**GOAL OF THE EXERCISE:**
Starting from the line that holds "middle mcp: (210, 228)", print each remaining line of the entries exactly, ending with the last.

[[ MATERIALS PROVIDED open ]]

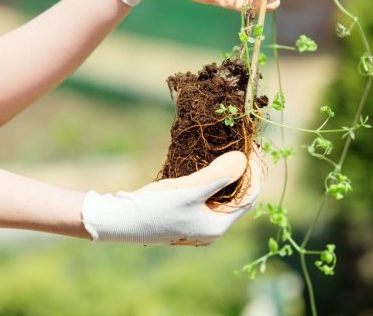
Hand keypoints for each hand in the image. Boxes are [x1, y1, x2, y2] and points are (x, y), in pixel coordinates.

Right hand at [81, 150, 261, 245]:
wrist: (118, 220)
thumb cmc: (154, 209)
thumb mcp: (190, 191)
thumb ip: (218, 175)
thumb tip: (243, 160)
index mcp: (217, 227)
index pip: (249, 197)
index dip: (253, 171)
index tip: (252, 146)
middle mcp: (210, 228)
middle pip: (237, 196)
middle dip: (241, 170)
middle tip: (241, 145)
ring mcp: (197, 222)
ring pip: (222, 195)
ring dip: (226, 173)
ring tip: (228, 150)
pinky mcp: (184, 215)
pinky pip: (207, 195)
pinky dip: (211, 178)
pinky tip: (207, 162)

[[ MATERIALS PROVIDED closed ]]

**SOLUTION FOR THIS PROBLEM:**
middle mcp: (210, 228)
middle pip: (237, 196)
middle dip: (241, 170)
middle tip: (241, 145)
ring mcp: (197, 222)
ring pip: (222, 195)
ring dip: (226, 173)
ring tip: (228, 150)
pinky mcp: (184, 215)
pinky pip: (207, 195)
pinky dip: (211, 178)
pinky tip: (207, 162)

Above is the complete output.